[Page-level text extractions]
========

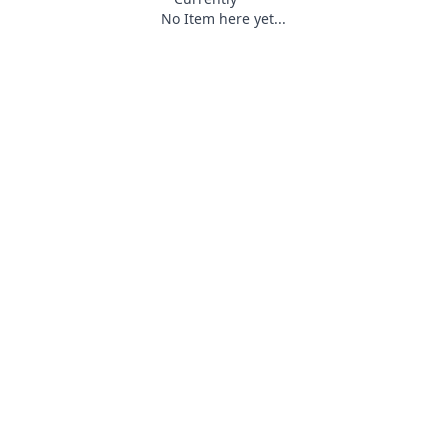
No Item here yet...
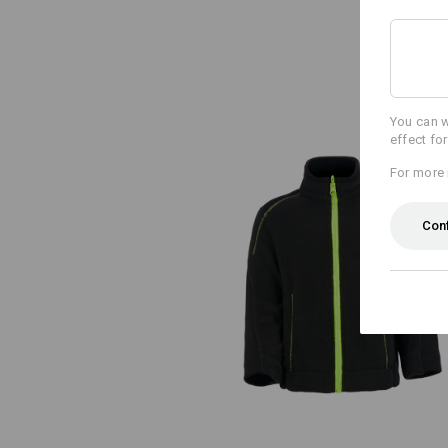
You can w
effect fo
For more 
Con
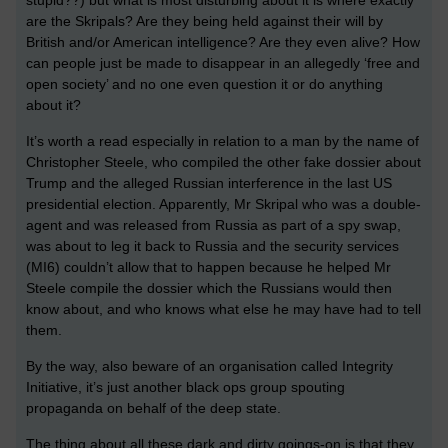
stupid??) but what is most disturbing about it is where exactly
are the Skripals? Are they being held against their will by
British and/or American intelligence? Are they even alive? How
can people just be made to disappear in an allegedly ‘free and
open society’ and no one even question it or do anything
about it?
It’s worth a read especially in relation to a man by the name of
Christopher Steele, who compiled the other fake dossier about
Trump and the alleged Russian interference in the last US
presidential election. Apparently, Mr Skripal who was a double-
agent and was released from Russia as part of a spy swap,
was about to leg it back to Russia and the security services
(MI6) couldn’t allow that to happen because he helped Mr
Steele compile the dossier which the Russians would then
know about, and who knows what else he may have had to tell
them.
By the way, also beware of an organisation called Integrity
Initiative, it’s just another black ops group spouting
propaganda on behalf of the deep state.
The thing about all these dark and dirty goings-on is that they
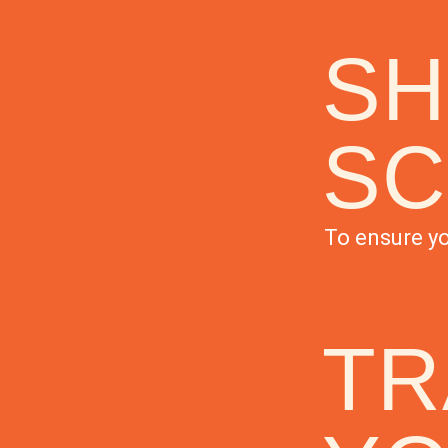
SH
SC
To ensure yo
TR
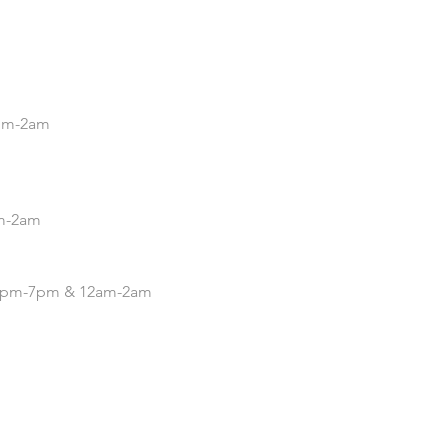
.
5pm-2am
pm-2am
| 4pm-7pm & 12am-2am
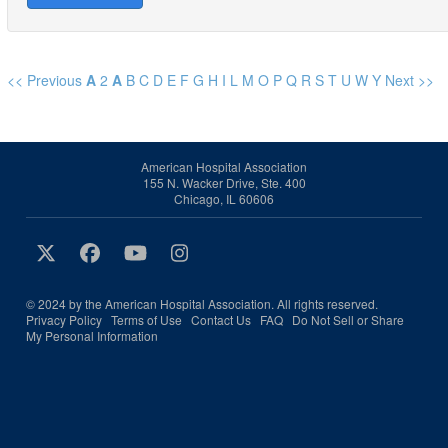
<< Previous
A
2
A
B
C
D
E
F
G
H
I
L
M
O
P
Q
R
S
T
U
W
Y
Next >>
American Hospital Association
155 N. Wacker Drive, Ste. 400
Chicago, IL 60606
© 2024 by the American Hospital Association. All rights reserved.
Privacy Policy
Terms of Use
Contact Us
FAQ
Do Not Sell or Share
My Personal Information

========

_Task to complete_.
Beginning with the line that contains "presidential election. Apparently, Mr", reproduce every line through the end of the records above exactly, leaving pictures out.

_Exercise output_.
presidential election. Apparently, Mr Skripal who was a double-
agent and was released from Russia as part of a spy swap,
was about to leg it back to Russia and the security services
(MI6) couldn’t allow that to happen because he helped Mr
Steele compile the dossier which the Russians would then
know about, and who knows what else he may have had to tell
them.
By the way, also beware of an organisation called Integrity
Initiative, it’s just another black ops group spouting
propaganda on behalf of the deep state.
The thing about all these dark and dirty goings-on is that they
SH
SC
To ensure yo
TR
.
5pm-2am
pm-2am
| 4pm-7pm & 12am-2am
<< Previous
A
2
A
B
C
D
E
F
G
H
I
L
M
O
P
Q
R
S
T
U
W
Y
Next >>
American Hospital Association
155 N. Wacker Drive, Ste. 400
Chicago, IL 60606
© 2024 by the American Hospital Association. All rights reserved.
Privacy Policy
Terms of Use
Contact Us
FAQ
Do Not Sell or Share
My Personal Information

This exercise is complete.